─── 页面

吴恩达Coursera深度学习课程 deeplearning.ai (5-1) 循环序列模型--编程作业(一)：构建循环神经网络

最新推荐文章于 2024-05-11 13:09:27 发布

haoyutiangang

最新推荐文章于 2024-05-11 13:09:27 发布

阅读量2.1k

点赞数 1

分类专栏：机器学习深度学习吴恩达

本文链接：https://blog.csdn.net/haoyutiangang/article/details/81178254

版权

Part 1: 构建神经网络

欢迎来到本周的第一个作业，这个作业我们将利用numpy实现你的第一个循环神经网络。

循环神经网络(Recurrent Neural Networks: RNN) 因为有”记忆”，所以在自然语言处理(Natural Language Processing) 和其他序列化任务中非常有效。RNN每次读取序列中的一个输入 $x^{<t>}$ (比如一个单词), 通过激活函数记住一些信息和上下文，然后传递到下一个实践部。这使得单向RNN可以携带信息想前传播，而双向RNN更是可以携带过去的和未来的上下文信息。

符号说明

上标 $^{[l]}$ 表示第l层
上标 $^{(i)}$ 表示第i个样本
上标 $^{<t>}$ 表示输入x在第t个时间步上的值
下标 $_i$ 表示一个向量的第i个维度
$T_x$ 和 $T_y$ 分别表示输入和输出的时间步数

导包

import numpy as np
from rnn_utils import *

下面是 rnn_utils 中包含的程序：

import numpy as np

def softmax(x):
    e_x = np.exp(x - np.max(x))
    return e_x / e_x.sum(axis=0)


def sigmoid(x):
    return 1 / (1 + np.exp(-x))


def initialize_adam(parameters) :
    """
    Initializes v and s as two python dictionaries with:
                - keys: "dW1", "db1", ..., "dWL", "dbL" 
                - values: numpy arrays of zeros of the same shape as the corresponding gradients/parameters.

    Arguments:
    parameters -- python dictionary containing your parameters.
                    parameters["W" + str(l)] = Wl
                    parameters["b" + str(l)] = bl

    Returns: 
    v -- python dictionary that will contain the exponentially weighted average of the gradient.
                    v["dW" + str(l)] = ...
                    v["db" + str(l)] = ...
    s -- python dictionary that will contain the exponentially weighted average of the squared gradient.

──────
─── 所给条目

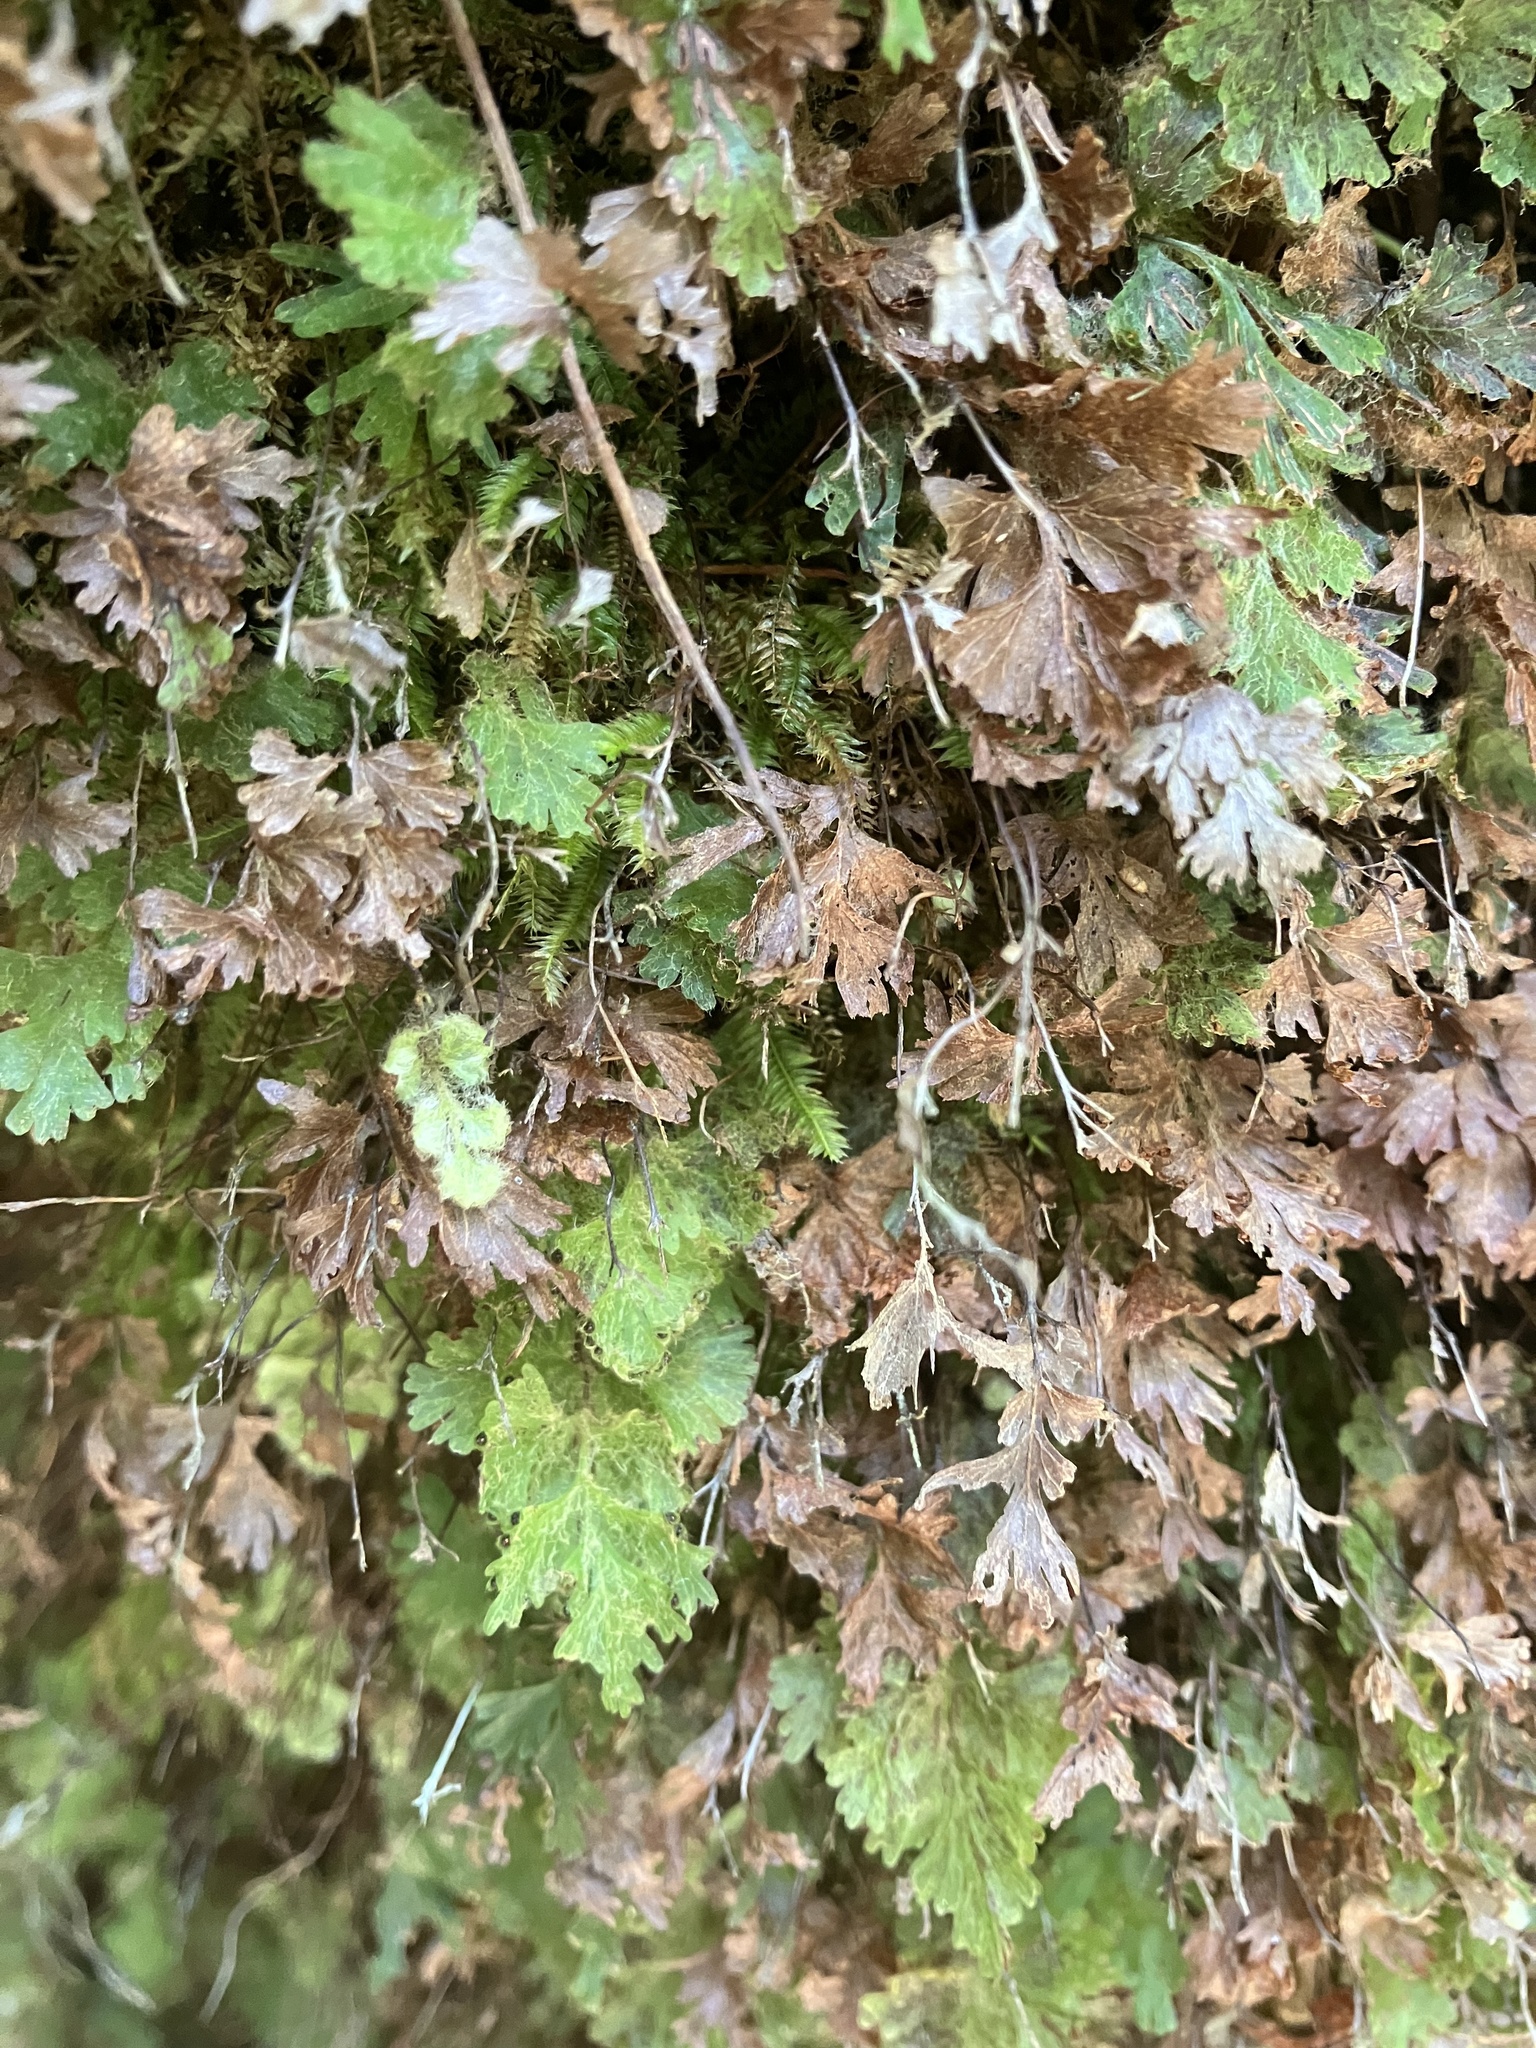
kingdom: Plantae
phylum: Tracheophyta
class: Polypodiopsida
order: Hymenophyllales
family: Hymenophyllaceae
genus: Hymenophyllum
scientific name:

──────

练习说明: 请从循环神经网络编程作业那篇文章中原样摘录一段，从含有“下面是 rnn_utils 中包含的程序：”的词句开始，到“(1 + np.exp(-x))”为止。

任务答案:
下面是 rnn_utils 中包含的程序：

import numpy as np

def softmax(x):
    e_x = np.exp(x - np.max(x))
    return e_x / e_x.sum(axis=0)


def sigmoid(x):
    return 1 / (1 + np.exp(-x))